We might not care about optimizing the code though, and in that case i think the temp variable and normdiff can be skipped.

Edit: the cost printed doesn't seem to correspond to the algoritm.

caseykneale commented 3 years ago

yea forgot to delete/edit the cost printout.

So the stuff I've read typically denotes X and Z and separate items for the sanctity of ADMM, but - as you mention it's not needed? It could just be a view - think I was playing with it and left the [:] in sorry. I'm not 100% sure on the stopping conditions either, but given the equivalence of X & Z it's either some normdiff on the weights or the residuals I guess?

Feel free to change it up, use it, don't use it :). I just wrote it real quick while trying something much more involved and trying to learn the package :). Figured I'd offer it because it's a nice compliment to the LASSO example.
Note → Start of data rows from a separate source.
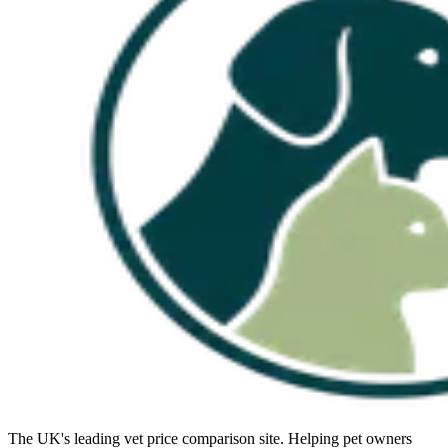
The UK's leading vet price comparison site. Helping pet owners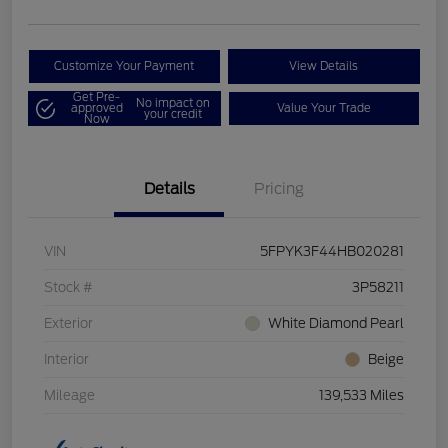
Customize Your Payment
View Details
Get Pre-
No impact on
approved
Value Your Trade
your credit
Now
Details
Pricing
VIN
5FPYK3F44HB020281
Stock #
3P58211
Exterior
White Diamond Pearl
Interior
Beige
Mileage
139,533 Miles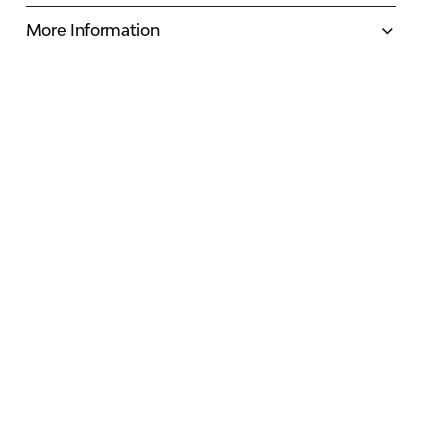
More Information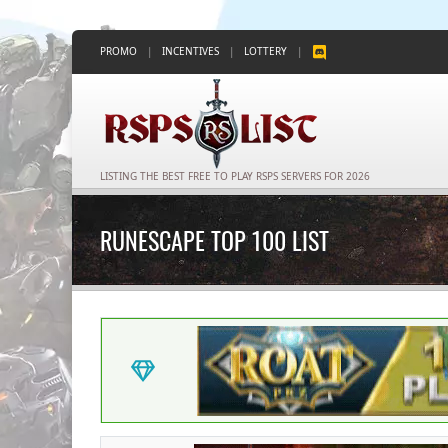
PROMO
|
INCENTIVES
|
LOTTERY
|
LISTING THE BEST FREE TO PLAY RSPS SERVERS FOR 2026
RUNESCAPE TOP 100 LIST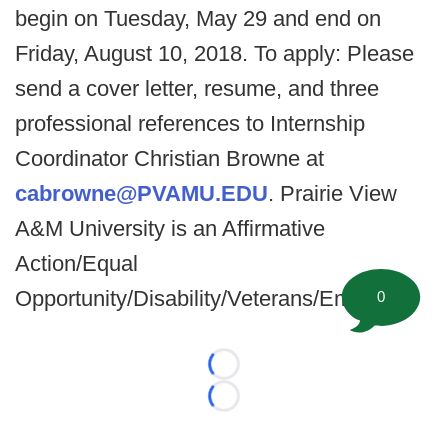
begin on Tuesday, May 29 and end on
Friday, August 10, 2018. To apply: Please
send a cover letter, resume, and three
professional references to Internship
Coordinator Christian Browne at
cabrowne@PVAMU.EDU
. Prairie View
A&M University is an Affirmative
Action/Equal
Opportunity/Disability/Veterans/Employer
0
Loading...
Loading...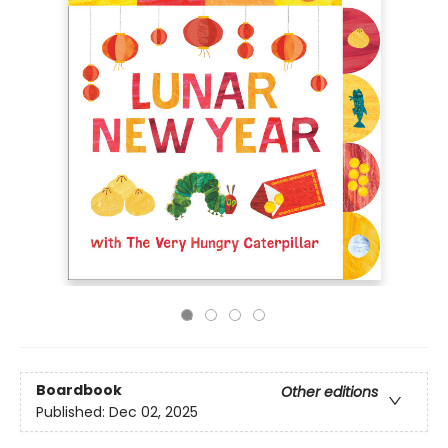
Boardbook
Other editions
Published:
Dec 02, 2025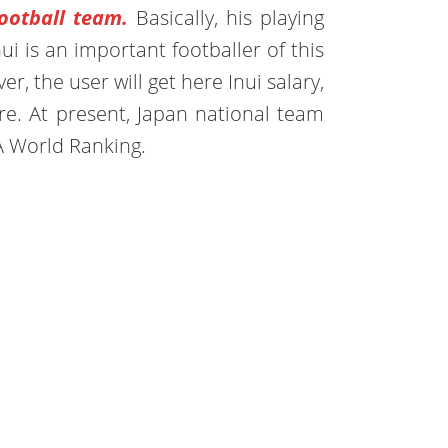
ootball team.
Basically, his playing
nui is an important footballer of this
r, the user will get here Inui salary,
ore. At present, Japan national team
A World Ranking.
caseykneale commented 3 years ago

Probably better to use an underdetermined example to show efficacy... Something like...

m, n, k, sig = 200, 300, 100, 1e-3
A = randn(m, n)
x_true = randn(n)
b = A*x_true

x_admm = admm(A, b, zeros(n))
x_ls = inv(A'A)*A'*b

pos(x) = (x > 0.0) ? x : 0.0

sum(abs, x_admm .- x_true)
sum(abs, x_ls .- x_true)
sum(abs, pos.(x_ls) .- x_true)